Putih kecewa tidak punya keberanian muncul kehadapan Gama. Putih justru menghindar ketika sudah sangat dekat. Keinginan kuat untuk bertemu Gama dikalahkan ketakutan akan bayangan reaksi Gama ketika melihatnya.

#-#-#

 

Putih meratapi cermin besar di dinding kamar belakang.

Putih tidak melihat bayangan dirinya di dalam cermin. Putih tidak bisa menerima keadaannya sekarang dan mengalihkan pandangannya keluar jendela.

Putih kembali menghadap benda yang seharusnya bisa mencerminkan gambaran semua benda, Putih hanya diam menatapnya.

Bibik mendatangi kamar belakang, menemui Putih yang tertunduk di samping kaca, “Ada apa, sayang?”

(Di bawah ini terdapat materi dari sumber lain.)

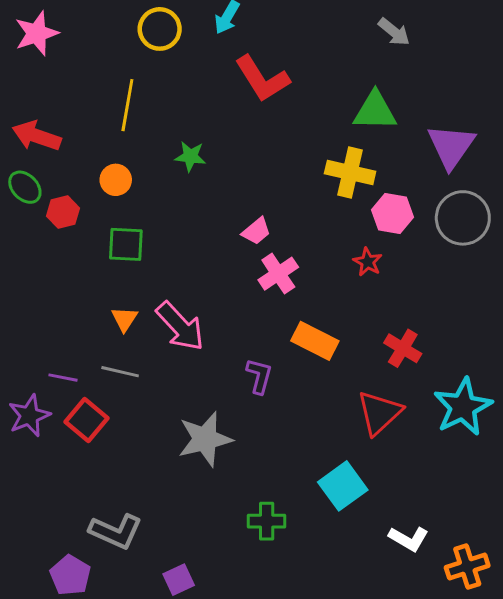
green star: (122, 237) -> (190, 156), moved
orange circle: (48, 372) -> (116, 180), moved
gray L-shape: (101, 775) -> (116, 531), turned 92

Bibik merapat mendampingi Putih.

Apa yang Bibik takutkan jika Putih melanggar larangannya baru saja terjadi. Putih gagal membendung arus balik dari asa ingin bersama Gama yang jauh dari terwujud.

Bayangan jika Putih harus melihat Gama menemukan pengganti posisinya kembali menghantui Bibik. Bibik ikut putus harapan, ia belum menemukan jalan, bagaimana cara menghadapi Putih jika kelak hari itu datang.

Bibik tergerak untuk menenangkan Putih. Tapi Putih masih diam, tidak menanggapi seruan Bibik.

Bibik mengalah. Bibi ikut diam. Kali ini tidak ada perlawanan dari Bibik.

Bibik makin penasaran dengan drama yang ditayangkan rumah lama Putih kelak, sesuatu yang tidak pernah berani Bibik bayangkan. Sesuatu yang di luar kemampuannya bahkan hanya untuk melewatinya. Bibik berpasrah.

                                       #-#-#              

 

Sesi menulis Gama benar-benar goyah oleh kedatangan Putih. Mata Gama hanya menatap kosong layar monitor sedari pagi tadi. Gama mulai memikirkan kemungkinan keberadaan Putih di rumah Bibik penjaga pemakaman. Keyakinan Gama untuk tidak mempercayai cerita orang dukuh mulai runtuh.

Tapi Gama terus bertanya-tanya, jika benar perasaan tidak tenangnya disebabkan oleh keberadaan Putih, ia penasaran kenapa Putih menyembunyikan diri darinya.

Gama berusaha mengesampingkan kebenaran Putih yang mengganggu perasaannya tadi dan hari-hari sebelumnya. Gama terpikir untuk membeli bunga, mungkin dengan mengirim bunga dan doa, keberadaan Putih bisa lebih tenang. Dan Gama bisa lebih wajar menjalani harinya.

Gama mengakhiri prosesi menulis untuk menyempatkan membeli bunga di warung Bu Piye untuk dibawa ke pemakaman.